**What you have to do:** In the text on ISS policy proposals below, why does ISS expect to recommend against more company golden parachute proposals than it does now? Answer in one to three sentences.

**Extract to read:**
-- -- --

Finally, ISS proposes to add pledging of company shares, apparently by both executive officers and directors, to the list of problematic pay practices that may lead to negative vote recommendations. In this regard, according to ISS's annual policy survey, 49% of investors (and, similarly, 45% of issuers) viewed any pledging of company stock (e.g., shares used as collateral for margin accounts or other loans) by executives or directors as significantly problematic.

  1. Company Golden Parachute Proposals

ISS also proposes revised policies with respect to shareholder votes on company golden parachute proposals. Pursuant to the Dodd-Frank Wall Street Reform and Consumer Protection Act, companies are required to hold separate shareholder votes on potential golden parachute payments when they seek shareholder approval for mergers, sales, and certain other transactions. ISS is proposing to update its current policy on golden parachute proposals to: (1) include existing change-in-control arrangements maintained with named executive officers rather than focusing only on new or extended arrangements and (2) place further scrutiny on multiple legacy problematic features in change-in-control agreements. ISS indicated that this change in policy would likely result in ISS recommending against a greater number of company golden parachute proposals than it currently does.

-- -- --

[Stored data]
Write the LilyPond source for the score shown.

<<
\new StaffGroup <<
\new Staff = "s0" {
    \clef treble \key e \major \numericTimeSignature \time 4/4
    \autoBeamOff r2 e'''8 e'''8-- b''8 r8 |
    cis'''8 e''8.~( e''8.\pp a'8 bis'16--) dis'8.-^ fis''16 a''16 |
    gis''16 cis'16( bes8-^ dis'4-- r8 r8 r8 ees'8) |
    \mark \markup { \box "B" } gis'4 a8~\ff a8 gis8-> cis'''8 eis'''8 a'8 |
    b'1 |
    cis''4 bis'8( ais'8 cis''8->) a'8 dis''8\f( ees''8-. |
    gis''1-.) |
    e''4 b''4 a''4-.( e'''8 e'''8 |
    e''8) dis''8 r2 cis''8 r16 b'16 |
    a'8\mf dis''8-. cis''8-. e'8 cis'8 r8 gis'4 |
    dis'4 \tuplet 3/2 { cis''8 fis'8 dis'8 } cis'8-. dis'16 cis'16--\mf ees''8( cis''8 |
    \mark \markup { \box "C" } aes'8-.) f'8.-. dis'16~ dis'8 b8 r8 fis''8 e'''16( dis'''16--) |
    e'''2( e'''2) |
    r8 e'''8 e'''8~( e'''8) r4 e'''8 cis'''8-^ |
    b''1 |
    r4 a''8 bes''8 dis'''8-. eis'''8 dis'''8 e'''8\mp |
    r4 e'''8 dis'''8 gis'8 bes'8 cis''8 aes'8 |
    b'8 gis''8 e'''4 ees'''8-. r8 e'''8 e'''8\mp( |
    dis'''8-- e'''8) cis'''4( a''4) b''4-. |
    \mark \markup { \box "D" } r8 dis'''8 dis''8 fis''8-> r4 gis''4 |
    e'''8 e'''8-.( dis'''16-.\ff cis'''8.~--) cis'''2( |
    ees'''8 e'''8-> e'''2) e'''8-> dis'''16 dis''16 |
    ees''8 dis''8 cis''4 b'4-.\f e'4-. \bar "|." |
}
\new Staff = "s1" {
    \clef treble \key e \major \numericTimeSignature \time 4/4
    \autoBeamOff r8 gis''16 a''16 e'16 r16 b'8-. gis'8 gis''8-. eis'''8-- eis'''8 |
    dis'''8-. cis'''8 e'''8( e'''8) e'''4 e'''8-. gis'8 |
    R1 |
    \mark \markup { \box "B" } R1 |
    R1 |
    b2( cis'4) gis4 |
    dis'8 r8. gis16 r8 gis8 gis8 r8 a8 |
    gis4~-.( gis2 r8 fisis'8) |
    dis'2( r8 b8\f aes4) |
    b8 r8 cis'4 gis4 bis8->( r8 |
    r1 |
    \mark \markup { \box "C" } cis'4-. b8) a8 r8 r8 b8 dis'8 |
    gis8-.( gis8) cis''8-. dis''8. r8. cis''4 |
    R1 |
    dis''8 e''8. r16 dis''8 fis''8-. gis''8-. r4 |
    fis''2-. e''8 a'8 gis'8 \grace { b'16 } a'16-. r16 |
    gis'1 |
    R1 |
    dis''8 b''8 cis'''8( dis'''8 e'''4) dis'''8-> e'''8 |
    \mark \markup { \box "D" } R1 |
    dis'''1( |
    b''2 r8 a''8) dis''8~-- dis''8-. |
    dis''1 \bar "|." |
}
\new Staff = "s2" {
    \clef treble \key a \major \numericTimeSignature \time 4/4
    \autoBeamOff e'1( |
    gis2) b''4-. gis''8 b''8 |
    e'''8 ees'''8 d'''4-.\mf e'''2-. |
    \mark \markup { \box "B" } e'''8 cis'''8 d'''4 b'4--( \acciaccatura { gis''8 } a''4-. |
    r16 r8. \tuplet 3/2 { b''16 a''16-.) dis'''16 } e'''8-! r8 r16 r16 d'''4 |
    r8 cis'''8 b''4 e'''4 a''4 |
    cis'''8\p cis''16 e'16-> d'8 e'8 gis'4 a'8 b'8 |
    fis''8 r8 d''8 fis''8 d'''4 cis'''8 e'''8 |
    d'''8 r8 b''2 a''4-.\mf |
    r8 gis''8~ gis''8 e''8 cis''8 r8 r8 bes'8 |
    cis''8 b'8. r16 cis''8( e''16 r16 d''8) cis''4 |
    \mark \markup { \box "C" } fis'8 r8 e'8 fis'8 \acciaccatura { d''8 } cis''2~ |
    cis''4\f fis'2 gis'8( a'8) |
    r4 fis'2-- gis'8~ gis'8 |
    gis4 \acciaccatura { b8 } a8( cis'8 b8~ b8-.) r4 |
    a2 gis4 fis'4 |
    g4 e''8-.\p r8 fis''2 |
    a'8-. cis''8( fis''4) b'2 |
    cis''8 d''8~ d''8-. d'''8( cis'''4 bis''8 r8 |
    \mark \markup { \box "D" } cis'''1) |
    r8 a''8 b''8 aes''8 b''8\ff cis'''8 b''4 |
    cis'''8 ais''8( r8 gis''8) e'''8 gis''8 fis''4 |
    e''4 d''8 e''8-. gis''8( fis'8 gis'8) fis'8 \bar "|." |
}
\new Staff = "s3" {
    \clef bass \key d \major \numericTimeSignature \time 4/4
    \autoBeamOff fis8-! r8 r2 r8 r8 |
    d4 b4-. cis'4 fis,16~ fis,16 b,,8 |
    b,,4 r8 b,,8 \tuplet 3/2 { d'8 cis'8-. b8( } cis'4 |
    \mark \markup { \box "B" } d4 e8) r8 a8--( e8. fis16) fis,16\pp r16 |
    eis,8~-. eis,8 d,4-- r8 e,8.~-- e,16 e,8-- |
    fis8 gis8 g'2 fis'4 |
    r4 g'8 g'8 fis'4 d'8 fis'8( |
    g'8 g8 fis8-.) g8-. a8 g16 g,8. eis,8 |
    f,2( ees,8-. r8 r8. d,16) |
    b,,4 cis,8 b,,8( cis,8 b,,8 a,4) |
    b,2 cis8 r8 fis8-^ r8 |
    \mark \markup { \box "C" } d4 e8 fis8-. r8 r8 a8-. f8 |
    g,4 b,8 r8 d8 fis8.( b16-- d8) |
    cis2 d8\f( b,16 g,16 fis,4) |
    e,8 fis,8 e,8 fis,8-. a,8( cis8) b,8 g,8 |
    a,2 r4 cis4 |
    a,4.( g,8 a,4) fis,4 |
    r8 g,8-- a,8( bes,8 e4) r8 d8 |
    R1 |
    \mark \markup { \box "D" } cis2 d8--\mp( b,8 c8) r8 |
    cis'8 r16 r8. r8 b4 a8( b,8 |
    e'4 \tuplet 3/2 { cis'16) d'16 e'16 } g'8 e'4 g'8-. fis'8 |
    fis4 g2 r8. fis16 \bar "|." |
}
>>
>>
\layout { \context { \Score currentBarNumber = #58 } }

-- -- --

**Output for this exercise:** ISS expects more negative recommendations because of its proposed policy change. The update would cover existing change-in-control arrangements with named executive officers, not only new or extended ones. It would also place further scrutiny on multiple legacy problematic features in change-in-control agreements.